In any case, if the model is misspecified, ignoring sampling weights can lead to biased, uninformative estimates, or even estimates lacking inferential validity. For this reason, the appropriate selection of the variables included in the model is a fundamental aspect of the analysis. To address these issues, various adjustment strategies have been proposed to achieve a balance between both objectives. The most commonly used procedures include the following:

  1. Senate-type weights: this procedure adjusts the weights so that their sum matches the sample size rather than the population size. The objective is to maintain the relative representativeness of the units while reducing the dispersion of the original weights, which is particularly advantageous in surveys where there is high variability among expansion factors. Thus, the new weights are \(w_k^{Senate} = w_k \times \frac{n}{\sum w_k}\).

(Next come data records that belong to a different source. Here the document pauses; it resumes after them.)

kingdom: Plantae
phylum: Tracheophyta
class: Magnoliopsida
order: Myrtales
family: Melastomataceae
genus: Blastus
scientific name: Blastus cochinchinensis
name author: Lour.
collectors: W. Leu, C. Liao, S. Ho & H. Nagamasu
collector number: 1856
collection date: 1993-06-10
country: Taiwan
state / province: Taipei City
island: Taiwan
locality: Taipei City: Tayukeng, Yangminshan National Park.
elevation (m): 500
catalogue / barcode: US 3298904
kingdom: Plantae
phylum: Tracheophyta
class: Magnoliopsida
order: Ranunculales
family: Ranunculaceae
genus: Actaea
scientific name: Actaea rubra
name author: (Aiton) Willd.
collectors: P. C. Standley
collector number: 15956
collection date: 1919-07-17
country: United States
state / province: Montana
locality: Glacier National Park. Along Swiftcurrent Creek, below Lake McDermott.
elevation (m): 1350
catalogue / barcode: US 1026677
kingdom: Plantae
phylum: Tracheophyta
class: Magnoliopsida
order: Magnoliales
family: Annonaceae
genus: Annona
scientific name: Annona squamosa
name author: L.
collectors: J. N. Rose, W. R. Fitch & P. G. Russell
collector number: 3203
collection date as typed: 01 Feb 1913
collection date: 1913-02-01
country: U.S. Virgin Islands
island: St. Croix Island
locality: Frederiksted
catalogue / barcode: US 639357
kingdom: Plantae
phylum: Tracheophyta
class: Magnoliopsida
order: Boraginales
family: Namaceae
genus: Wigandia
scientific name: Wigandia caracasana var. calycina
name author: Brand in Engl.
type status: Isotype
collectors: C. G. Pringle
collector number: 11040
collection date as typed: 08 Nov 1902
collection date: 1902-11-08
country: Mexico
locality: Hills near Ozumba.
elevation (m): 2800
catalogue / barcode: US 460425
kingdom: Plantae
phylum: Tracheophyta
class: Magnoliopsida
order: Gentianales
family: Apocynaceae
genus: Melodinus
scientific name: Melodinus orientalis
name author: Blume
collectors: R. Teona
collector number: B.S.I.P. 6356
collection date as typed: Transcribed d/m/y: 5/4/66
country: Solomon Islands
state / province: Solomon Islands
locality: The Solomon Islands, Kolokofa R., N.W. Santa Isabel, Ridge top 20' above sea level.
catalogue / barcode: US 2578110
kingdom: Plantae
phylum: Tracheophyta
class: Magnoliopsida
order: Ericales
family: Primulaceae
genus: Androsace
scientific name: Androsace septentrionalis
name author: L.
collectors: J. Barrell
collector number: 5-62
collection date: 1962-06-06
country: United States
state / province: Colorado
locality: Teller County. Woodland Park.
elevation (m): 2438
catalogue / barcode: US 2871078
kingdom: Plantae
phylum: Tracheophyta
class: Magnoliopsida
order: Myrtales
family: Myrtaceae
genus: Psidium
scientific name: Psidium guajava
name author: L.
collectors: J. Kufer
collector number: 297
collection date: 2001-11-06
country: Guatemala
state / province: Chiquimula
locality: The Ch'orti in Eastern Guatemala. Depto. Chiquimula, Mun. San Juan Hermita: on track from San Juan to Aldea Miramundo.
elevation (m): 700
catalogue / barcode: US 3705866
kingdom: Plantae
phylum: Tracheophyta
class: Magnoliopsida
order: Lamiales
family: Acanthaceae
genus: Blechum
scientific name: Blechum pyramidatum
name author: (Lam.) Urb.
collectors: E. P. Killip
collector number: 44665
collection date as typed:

  2. Normalized weights: in this approach, the original weights are rescaled so that their sum is equal to one, which avoids an unnecessary increase in variance in the models. This technique is especially useful when working with different data subsets (for example, models estimated in subpopulations) or when seeking to minimize variance inflation. Thus, the new weights are \(w_k^{Normalized} = \frac{w_k}{\sum w_k}\).

It is important to note that, in both methods, the adjusted weights are obtained through direct multiplicative transformations of the original sampling weights. Therefore, they should not be used to calculate population sizes or totals. Likewise, these procedures do not alter estimates of ratios, such as means or proportions, since in those cases the weights cancel out in the quotient. In practice, the use of these adjustments can be considered a pragmatic solution in contexts where specialized survey software is not available. However, when tools such as the R packages survey (Lumley, 2024) and srvyr (Freedman Ellis & Schneider, 2024), described in previous chapters, are available, rescaling is no longer necessary, since these packages apply the appropriate treatment to preserve both representativeness and the inferential properties of the model.

References

Freedman Ellis, G., & Schneider, B. (2024). Srvyr: ’Dplyr’-like syntax for summary statistics of survey data. https://doi.org/10.32614/CRAN.package.srvyr
Heeringa, S. G., West, B. T., Heeringa, S. G., & Berglund, P. A. (2017). Applied survey data analysis. chapman; hall/CRC.
Lumley, T. (2024). Survey: Analysis of complex survey samples.
Pfeffermann, D. (2011). Modelling of complex survey data: Why model? Why is it a problem? How can we approach it? Survey Methodology, 37(2), 115–136.
Skinner, C. J., Holt, D., & Smith, T. M. F. (Eds.). (1989). Analysis of complex surveys. John Wiley & Sons.
United Nations Statistics Division. (2026). Handbook of surveys on households and individuals foundations and emerging approaches. United Nations.